WHAT YOU SHOULD DO: If a line in the records below contains the word "pixels", return that line.

INPUT Start Marker

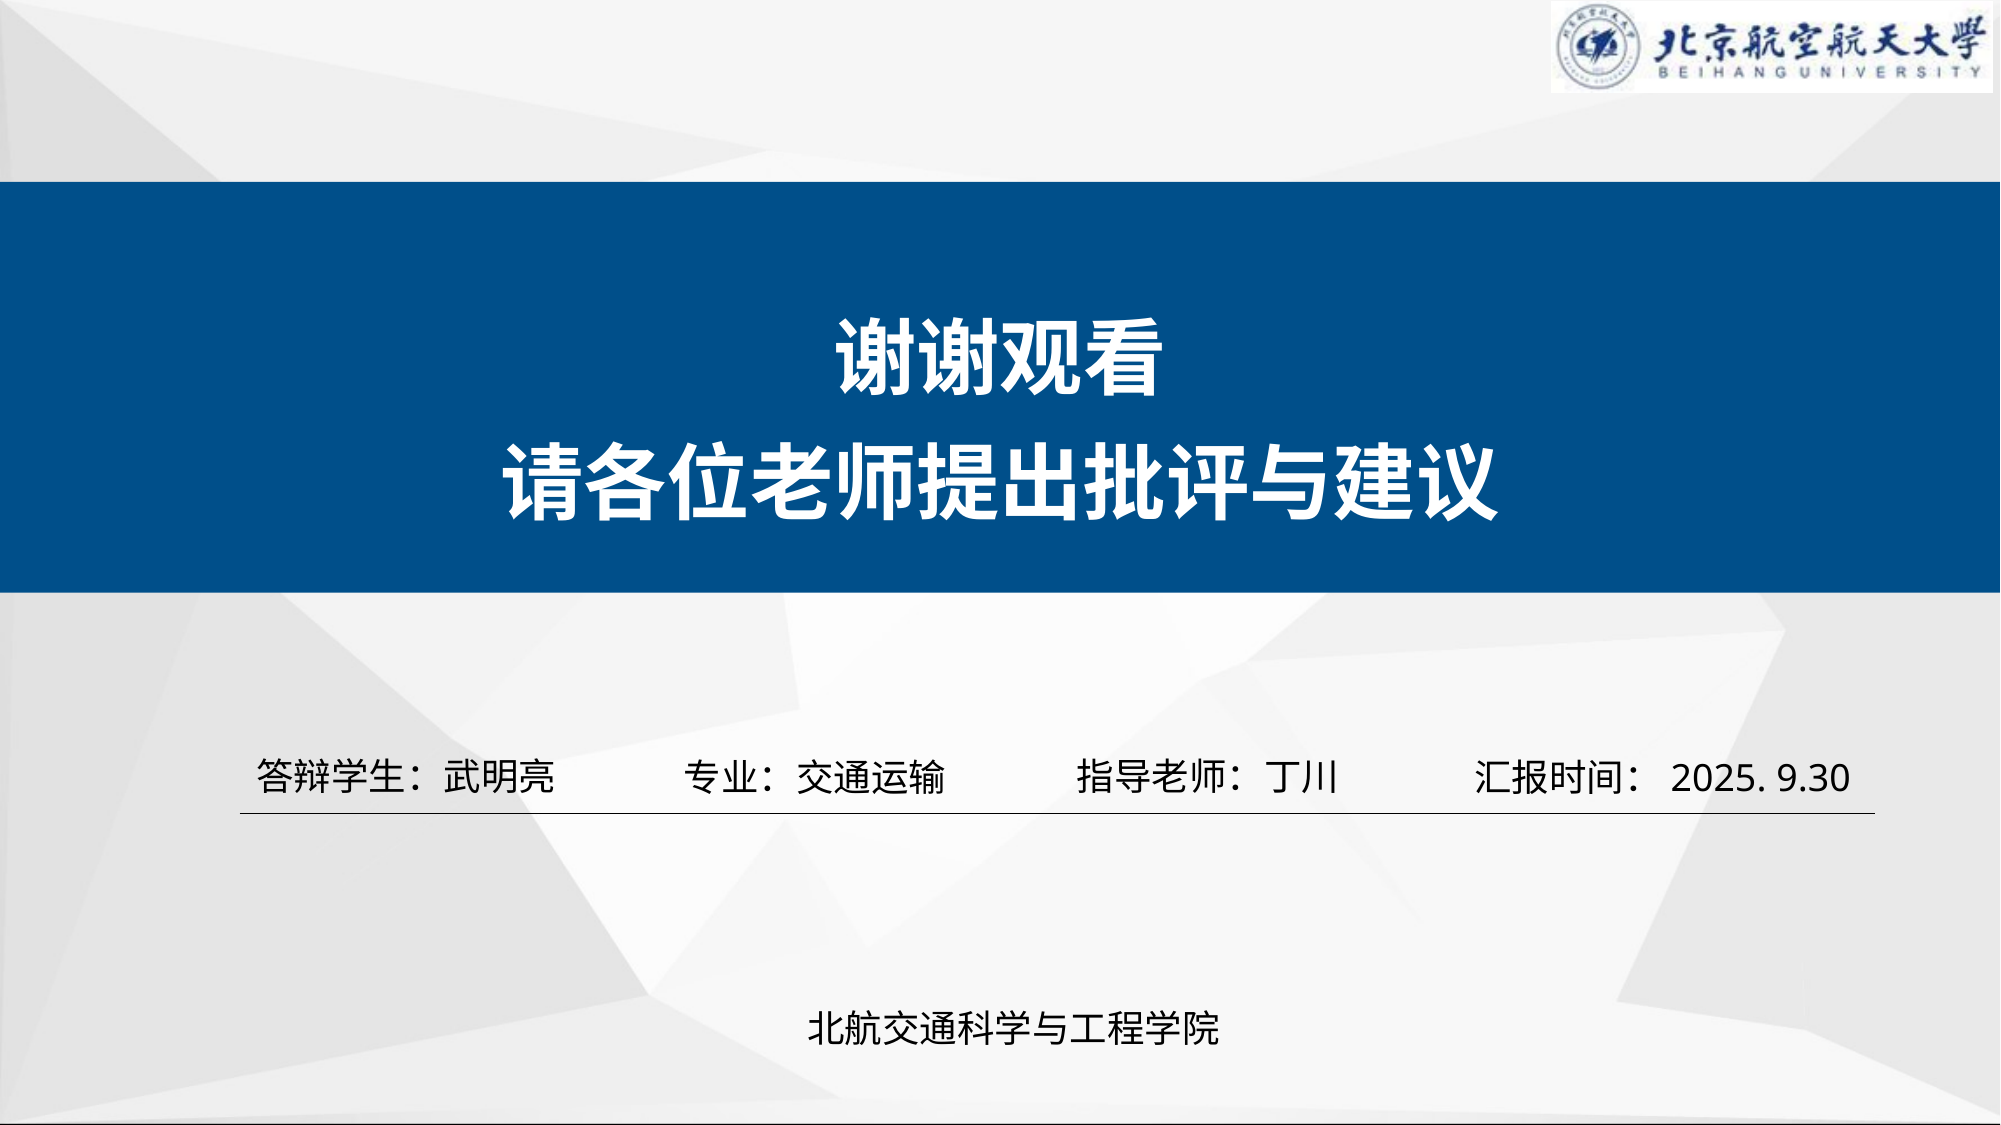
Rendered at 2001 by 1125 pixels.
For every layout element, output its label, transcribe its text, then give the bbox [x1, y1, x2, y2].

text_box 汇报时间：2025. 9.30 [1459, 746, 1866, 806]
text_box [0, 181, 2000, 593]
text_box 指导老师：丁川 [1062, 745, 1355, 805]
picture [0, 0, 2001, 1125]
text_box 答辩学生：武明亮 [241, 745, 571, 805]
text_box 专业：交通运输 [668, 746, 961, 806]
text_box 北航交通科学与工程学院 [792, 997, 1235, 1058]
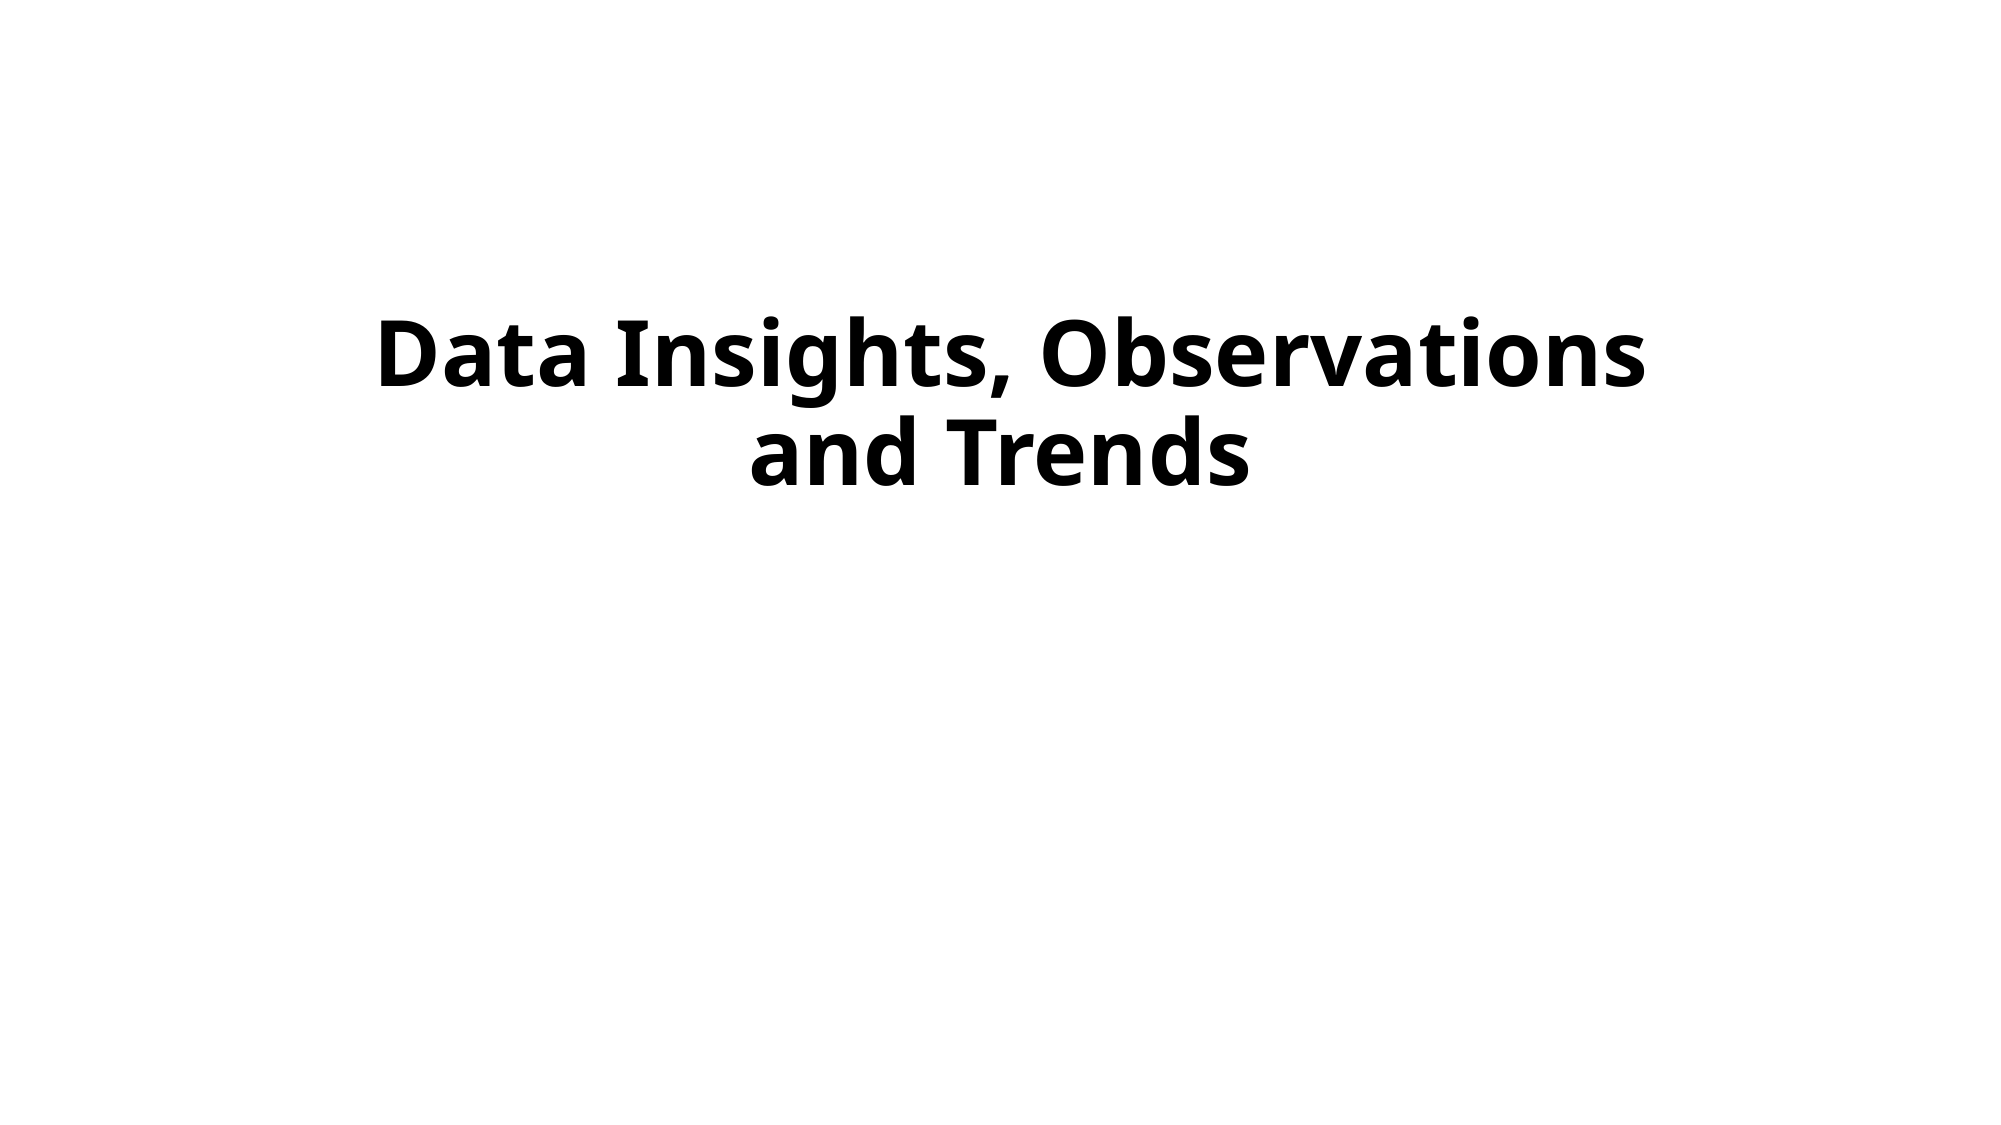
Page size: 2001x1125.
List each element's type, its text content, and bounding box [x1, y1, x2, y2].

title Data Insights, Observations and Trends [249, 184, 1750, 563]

INPUT End Marker
INPUT Start Marker

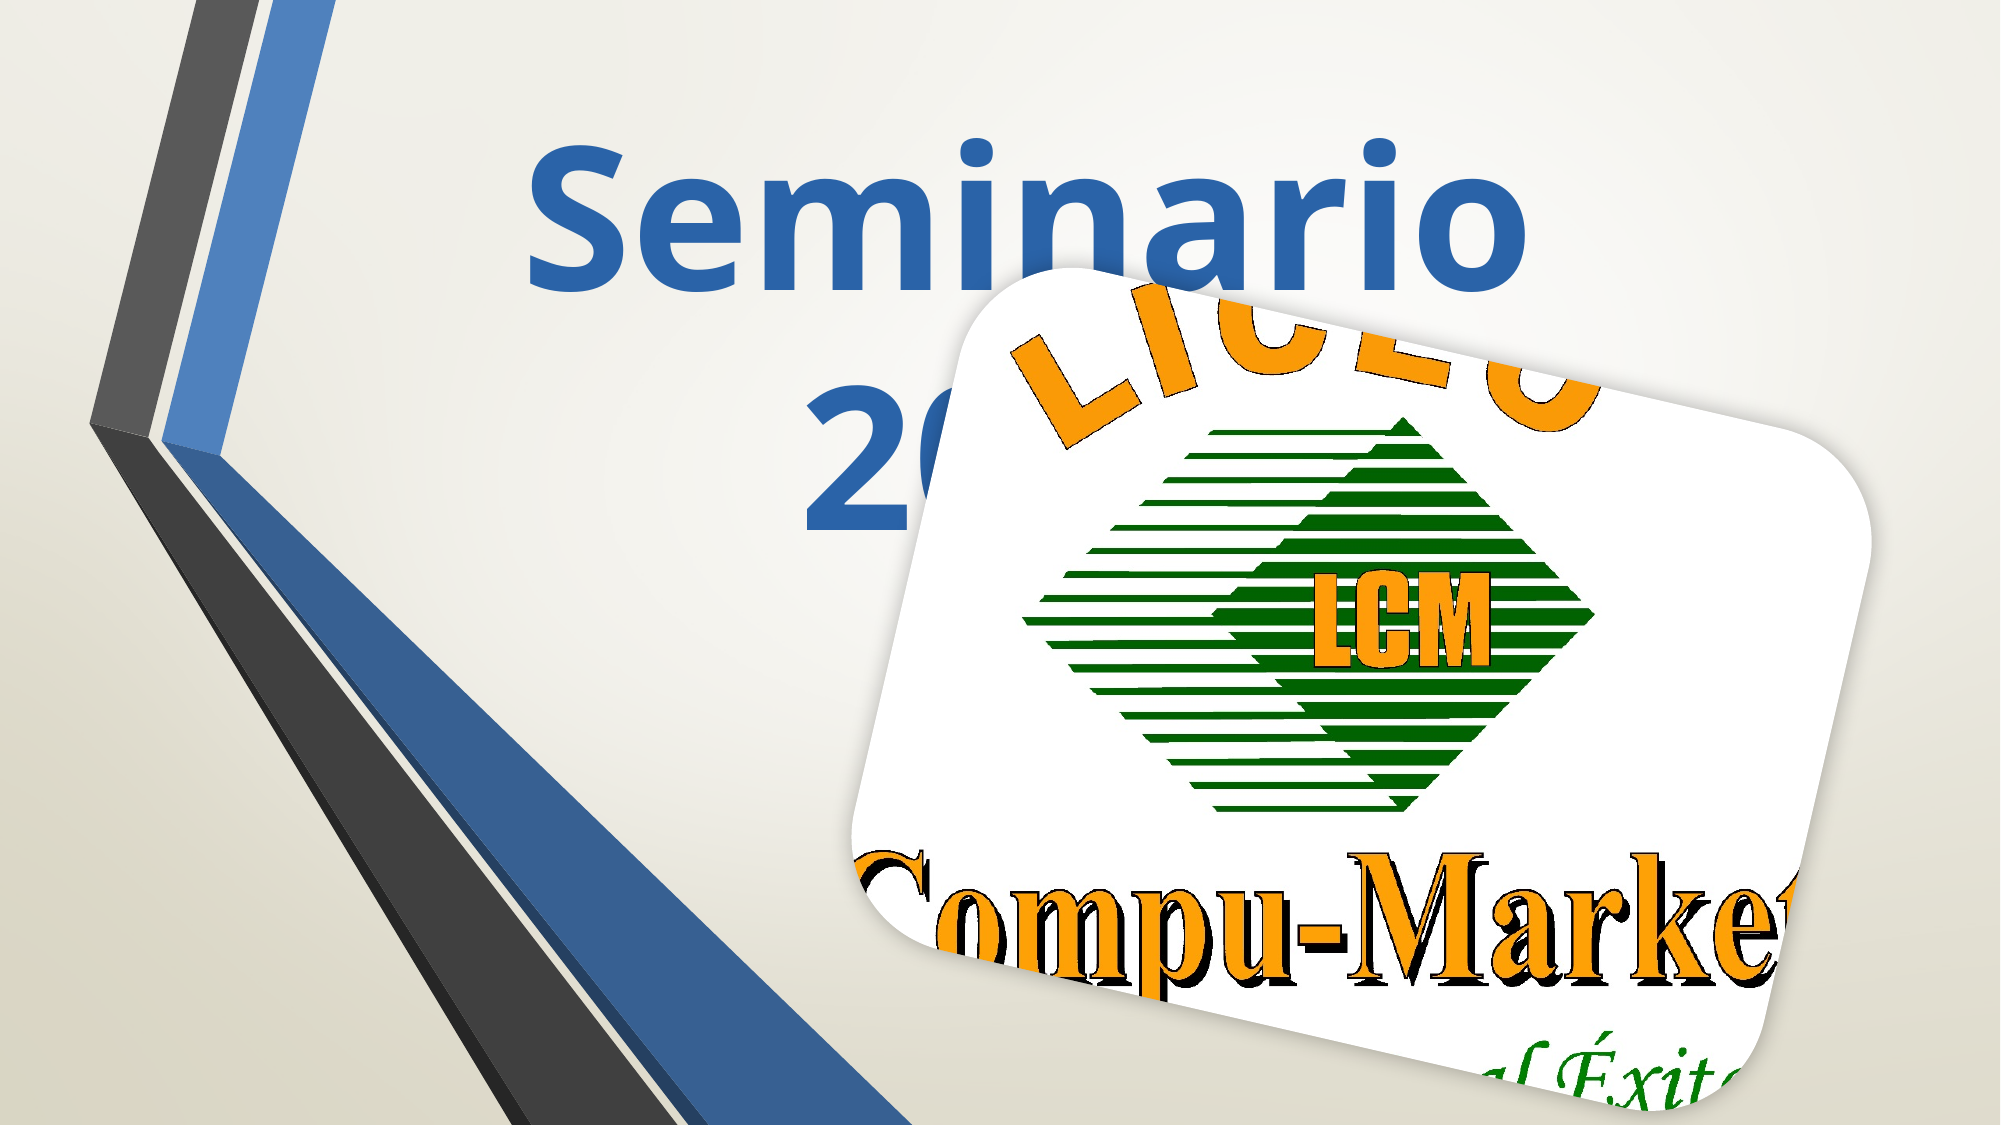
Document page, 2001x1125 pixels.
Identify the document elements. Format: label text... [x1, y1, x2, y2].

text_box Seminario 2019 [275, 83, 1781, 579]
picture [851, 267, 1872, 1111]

INPUT End Marker

FINAL ANSWER:
Rendered at 2001 by 1125 pixels.
Document page, 2001x1125 pixels.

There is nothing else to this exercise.